No período natalino, que é justamente quando chega o verão (21 de dezembro teve início, a estação mais quente do ano), muitos sergipanos partiam com ou sem famílias à procura de empregos em outros estados e quem ficava por aqui pegava o pau de arara e vinha para Aracaju, a capital do Estado, para pedir esmolas no centro e bairros outros da cidade.


A praça Nossa Senhora de Lourdes, no Siqueira Campos (Zona Oeste da capital) era o principal ponto de chegada em Aracaju e de partida para as longas caminhadas e paradas de casa em casa da cidade. Os caminhões lotados de sertanejos paravam na rua Santa Catarina, próximo ao Bompreço. Deste logradouro público, os pedintes iniciavam a peregrinação até as áreas centrais – mercados, ruas José do Prado Franco, João Pessoa, Geru, Santa Rosa e Itabaianinha.


As igrejas faziam campanhas de doações de alimentos e roupas. Voluntários e segmentos populares e políticos também ajudavam. Eram ações desordenadas.


Em 1993, é fundada pelo sociólogo Herbert de Souza, o Betinho, a Ação da Cidadania contra a Fome, a Miséria e pela Vida, a maior rede de solidariedade do Brasil. A iniciativa formou uma grande rede de mobilização de alcance nacional para ajudar 32 milhões de brasileiros que, segundo dados do Instituto de Pesquisa Econômica Aplicada (Ipea), estavam abaixo da linha da pobreza.

A Ação tinha maior projeção no Rio de Janeiro, onde se concentrava a maioria dos intelectuais e artistas que estimulavam a propositura de Betinho. Mas propagou-se por todo o Brasil na condição de comitês de combate à fome e à miséria.
No mesmo ano, a iniciativa chegou a Sergipe, onde foi instalado oficialmenre um comitê em ato que contou com a presença do bispo dom Mauro Morelli, no auditório do Banese, na avenida Augusto Maynard, e prestigiado por dezenas de pessoas. Dom Morelli tornou-se um grande expoente e propagador das ações contra a fome no Brasil. Ele foi responsável por projeto como o Fome Zero e tornou-se braço forte ao lado de Betinho. Quando veio a Aracaju, o comitê estadual já estava em funcionamento.

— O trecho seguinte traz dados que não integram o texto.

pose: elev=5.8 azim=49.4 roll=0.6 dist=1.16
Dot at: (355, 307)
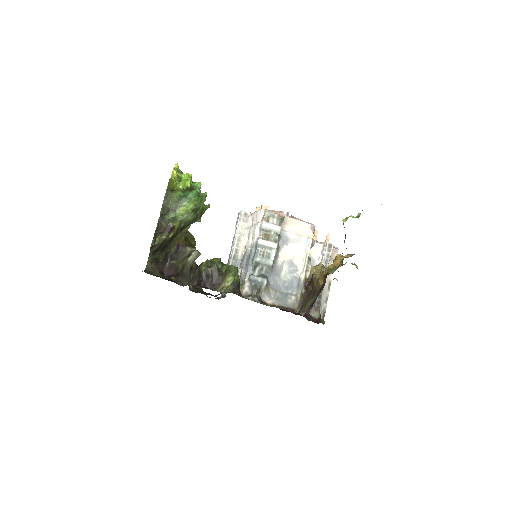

Em Sergipe, atuaram como coordenadores do Comitê a professora da Universidade Federal de Sergipe (UFS), Neilza Barreto, o representante do Sindicato dos Trabalhadores em Processamento de Dados (SINDPD), Milson Barreto, o representante dos trabalhadores da Companha de Saneamento de Sergipe (Deso), Antônio Carlos Góis, e o representante do Sindicato dos Bancários, Augusto Santos. A igreja esteve presente. Mas dezenas de outras entidades e pessoas interessadas entraram na luta e participaram das reuniões do comitê, realizadas na sede do Sindicato dos Bancários e na seccional Ordem dos Advogados (OAB/SE), em Aracaju, foram à procura de doações e ajudaram na posterior distribuição nos municípios. A coordenação destacou a participação do ex-presidente da Ordem, Clóvis Barbosa de Melo. No apoio operacional se destacaram ainda Marta (Tita) Barreto e Nadja Piauitinga.

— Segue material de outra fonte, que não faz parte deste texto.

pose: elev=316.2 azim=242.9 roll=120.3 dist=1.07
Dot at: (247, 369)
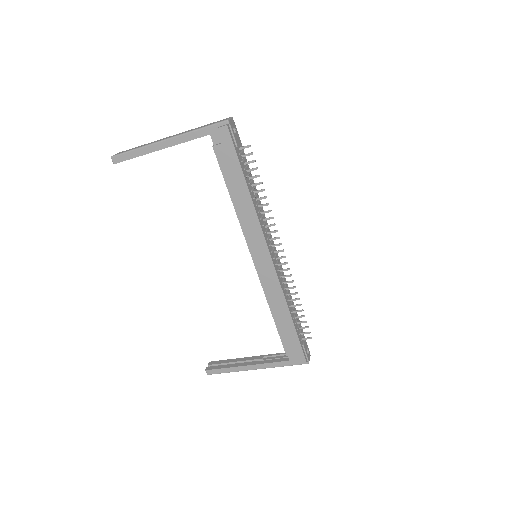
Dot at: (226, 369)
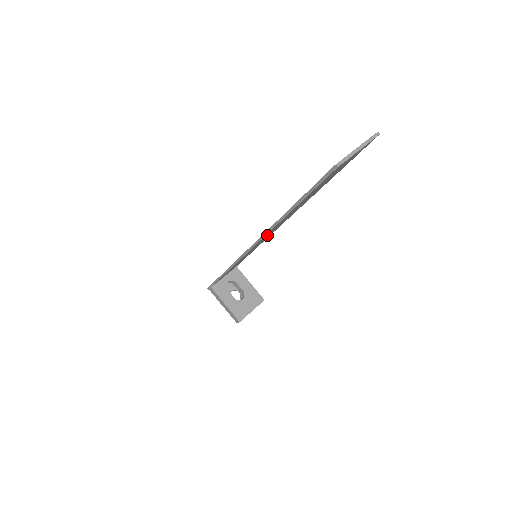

A doação de produtos alimentícios foi forte entre os bancários, comerciários, servidores públicos municipais, estaduais e federais. Dezenas deles se engajaram nas campanhas e na participação em shows com artistas locais que o comitê promoveu.
Nos dias de hoje, quando é elevado o desemprego, há uma pandemia de covid-19, a inflação dá sinais de alta (e pode atingir dois dígitos), a fome e a miséria voltam a bater na porta de milhões de brasileiros, entre os quais os sergipanos. Agora é necessário que a sociedade volte a se organizar para esse novo enfrentamento.


A igreja, alguns sindicatos e a Central Única das Favelas (CUFA de Sergipe) dão sinais de vida, mas precisam de reforço. Portanto, é hora de uma nova Ação da Cidadania contra a Fome, a Miséria e pela Vida. Essa luta é de todos.